The new rivet strips along the door posts were added using Micro-Mark 3D rivet decals. The small plate above the door was added using an .060″ wide strip of .005″ styrene with more Micro-Mark decals for the corner rivets. (In older photos this plate seems to have mounted some sort of hook/hanger above the door, probably to assist in hauling up express cargo. It appears though that this hook was removed by 1980s era photos of the car I’m modelling, so I don’t have to try to bend wire into such a small feature. Phew.)
This is really getting this car starting to look like something now, and is pretty much down to a few coats of paint for the next step…
Basic Underframe for AC 300
Sat down again to this project for a while this evening.
I managed to file down the back of the skirting on the “A” end of the car and glue the side back into the end to repair the earlier damage. The floor piece is now able to manuever past the skirting and set into the body. (It’s just dry-fit for now.)
I admit I’m not a total expert to everything that’s going on under passenger cars, and there’s a lot of variation from car to car. Also I don’t have any really nice close-up detail photos of the bottoms of these two cars. Based on the reference photos I do have, I tried to replicate the general outline of what’s under there using the Train Station Products passenger car detail set, which includes a variety of tanks and boxes and other details.
It’s not the most super-detailed underframe, but starting to at least represent the profile of the real thing. I plan on adding at least some piping to represent the air brakes and electrical connections underneath. It’s not going to be 100% accurate, but at least it should have the general impression of the thing.
Shortened Frame and the Flaw in my Plan
The other evening I spent a few minutes filing down my cut underframe for one of these baggage cars. I glued and spliced it together, and wanted to test its fit in the body. Therein began the problem.

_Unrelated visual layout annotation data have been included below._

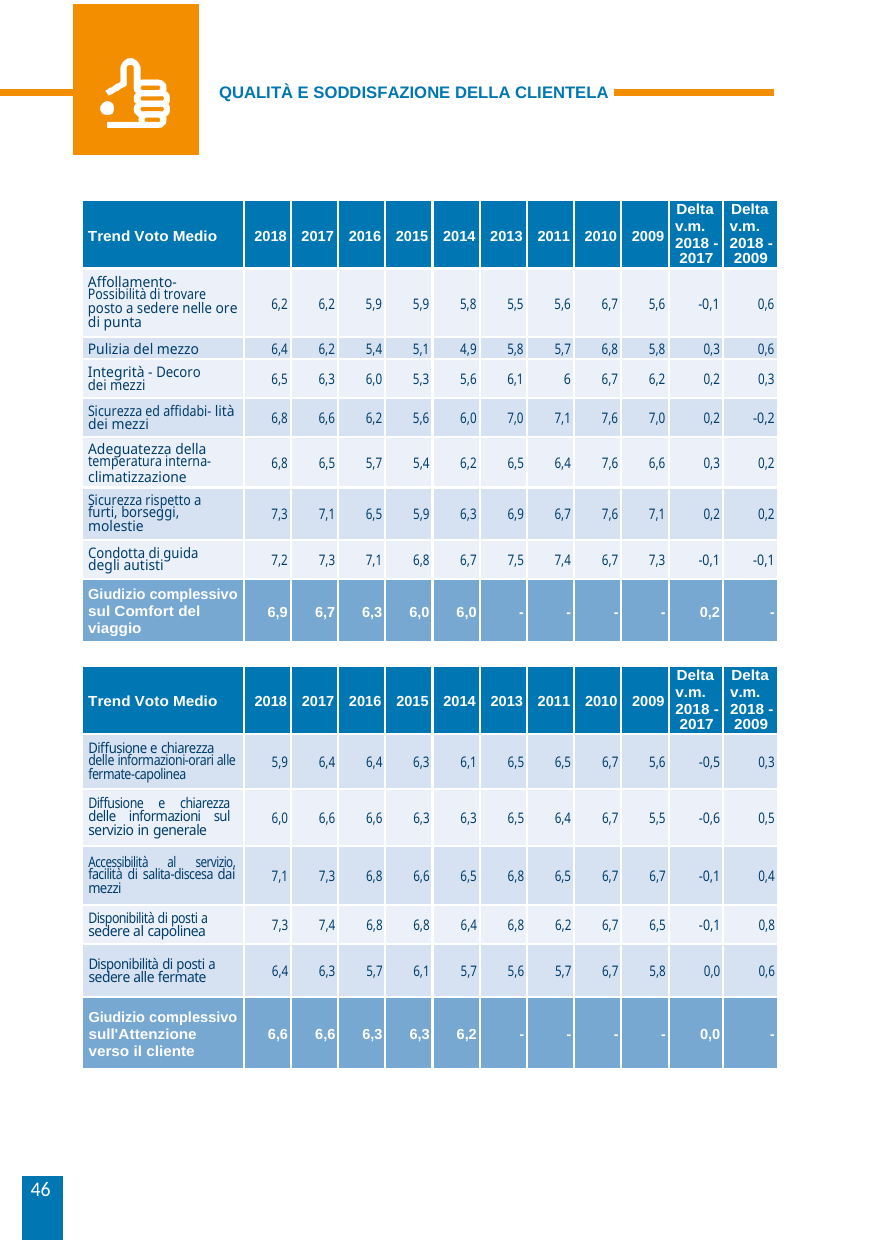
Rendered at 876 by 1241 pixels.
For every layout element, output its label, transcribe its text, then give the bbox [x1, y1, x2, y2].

table_cell 6,5 [528, 735, 573, 788]
table_cell 6,3 [339, 580, 384, 641]
table_cell 7,2 [245, 541, 290, 578]
table_cell 6,6 [622, 438, 668, 486]
table_cell 0,2 [670, 360, 722, 397]
table_cell -0,1 [724, 541, 777, 578]
table_cell 7,3 [622, 541, 668, 578]
table_cell 5,8 [622, 945, 668, 996]
table_cell 6,0 [434, 580, 479, 641]
table_cell 6,5 [481, 438, 526, 486]
table_cell 5,7 [339, 438, 384, 486]
table_cell - [575, 580, 620, 641]
table_cell Pulizia del mezzo [83, 338, 243, 358]
table_cell - [622, 998, 668, 1068]
table_cell 6,5 [622, 906, 668, 943]
table_header Trend Voto Medio [83, 201, 243, 267]
table_cell 5,7 [528, 945, 573, 996]
table_cell 7,6 [575, 489, 620, 539]
table_cell 6,2 [528, 906, 573, 943]
table_cell Affollamento- Possibilità di trovare posto a sedere nelle ore di punta [83, 270, 243, 336]
table_cell 5,9 [339, 270, 384, 336]
table_cell 5,4 [339, 338, 384, 358]
table_cell 5,9 [386, 489, 431, 539]
table_cell - [528, 580, 573, 641]
table_header Delta v.m. 2018 - 2017 [670, 201, 722, 267]
table_header 2011 [528, 667, 573, 733]
table_cell 0,2 [670, 399, 722, 436]
table_cell 6,0 [245, 790, 290, 845]
table_cell 6,8 [245, 438, 290, 486]
table_cell 6,4 [292, 735, 337, 788]
table_cell - [481, 580, 526, 641]
table_cell 6,7 [292, 580, 337, 641]
table_cell 6,4 [434, 906, 479, 943]
table_header 2014 [434, 667, 479, 733]
table_cell 6,5 [434, 847, 479, 904]
table_cell 6,2 [245, 270, 290, 336]
table_cell 0,0 [670, 945, 722, 996]
table_cell 7,1 [245, 847, 290, 904]
table_cell Giudizio complessivo sull'Attenzione verso il cliente [83, 998, 243, 1068]
table_header 2016 [339, 201, 384, 267]
table_cell Condotta di guida degli autisti [83, 541, 243, 578]
table_cell 6,7 [575, 906, 620, 943]
table_cell Diffusione e chiarezza delle informazioni sul servizio in generale [83, 790, 243, 845]
table_header 2014 [434, 201, 479, 267]
table_header 2009 [622, 201, 668, 267]
table_cell 6,6 [386, 847, 431, 904]
table_cell 5,9 [386, 270, 431, 336]
table_cell 6,8 [245, 399, 290, 436]
table_cell 7,5 [481, 541, 526, 578]
table_cell Sicurezza ed affidabi- lità dei mezzi [83, 399, 243, 436]
table_header 2017 [292, 201, 337, 267]
table_cell 0,8 [724, 906, 777, 943]
table_cell -0,1 [670, 541, 722, 578]
table_cell Giudizio complessivo sul Comfort del viaggio [83, 580, 243, 641]
table_cell 7,6 [575, 438, 620, 486]
table_cell 7,0 [481, 399, 526, 436]
table_cell 6,0 [434, 399, 479, 436]
table_cell 6,3 [434, 790, 479, 845]
table_cell 6,2 [292, 270, 337, 336]
table_cell 0,5 [724, 790, 777, 845]
table_cell Diffusione e chiarezza delle informazioni-orari alle fermate-capolinea [83, 735, 243, 788]
table_cell 6,7 [575, 790, 620, 845]
table_header 2018 [245, 667, 290, 733]
table_cell 5,6 [481, 945, 526, 996]
table_cell - [528, 998, 573, 1068]
table_cell 5,6 [434, 360, 479, 397]
table_cell Integrità - Decoro dei mezzi [83, 360, 243, 397]
table_header 2013 [481, 201, 526, 267]
table_cell 0,3 [670, 438, 722, 486]
table_cell Adeguatezza della temperatura interna- climatizzazione [83, 438, 243, 486]
table_header 2018 [245, 201, 290, 267]
table_cell 5,6 [386, 399, 431, 436]
table_cell 7,3 [292, 847, 337, 904]
table_cell 5,5 [481, 270, 526, 336]
table_cell 6,7 [575, 541, 620, 578]
table_cell 6,2 [622, 360, 668, 397]
table_cell -0,1 [670, 847, 722, 904]
table_cell 0,2 [670, 489, 722, 539]
table_cell - [724, 580, 777, 641]
table_cell 5,4 [386, 438, 431, 486]
table_cell 6,9 [245, 580, 290, 641]
table_cell 6,6 [292, 998, 337, 1068]
table_cell 6,2 [339, 399, 384, 436]
table_cell Accessibilità al servizio, facilità di salita-discesa dai mezzi [83, 847, 243, 904]
table_cell 6,4 [245, 338, 290, 358]
table_header 2011 [528, 201, 573, 267]
table_cell 5,1 [386, 338, 431, 358]
table_cell 7,1 [622, 489, 668, 539]
table_cell 7,3 [245, 906, 290, 943]
table_cell 5,9 [245, 735, 290, 788]
table_cell 7,6 [575, 399, 620, 436]
table_cell 0,3 [724, 360, 777, 397]
table_cell 5,7 [434, 945, 479, 996]
table_cell 6,8 [481, 906, 526, 943]
table_header 2013 [481, 667, 526, 733]
table_cell 5,6 [622, 735, 668, 788]
table_cell 6,2 [292, 338, 337, 358]
table_cell 6,6 [339, 790, 384, 845]
table_header Delta v.m. 2018 - 2009 [724, 667, 777, 733]
table_cell Disponibilità di posti a sedere alle fermate [83, 945, 243, 996]
table_header 2010 [575, 667, 620, 733]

Of course the curved bits of the skirting make the bottom of the car a bit narrower, and I wasn’t able to get the underframe in past them. And the laminated sides are actually fairly rigid where they’re glued together and to the ends, so while trying to figure out a way to slip it in there, this happened:
The damage is certainly minor; it just split the brittle CA joint between the side and the end, but it illustrates a bit of a flaw in my assembly sequence.
It’s relatively easily surmountable; I just need to file the backs of the curved skirting down to flatten the back side so that the underframe slides in past them. It’ll make me look at my plan for subsquent cars based on these sides and core kits – either I need to file the backs of the skirts on all these cars, or I really need to make the roof, rather than the floor, the removeable part. If I want to model dropped steps on some of the coaches I have on deck, I may have to do that anyway.
This car’s body and roof have already been glued together as a unit, so it will be repaired and have the backs of the end skirts filed to fit the floor. I’ll revisit this again with the next car.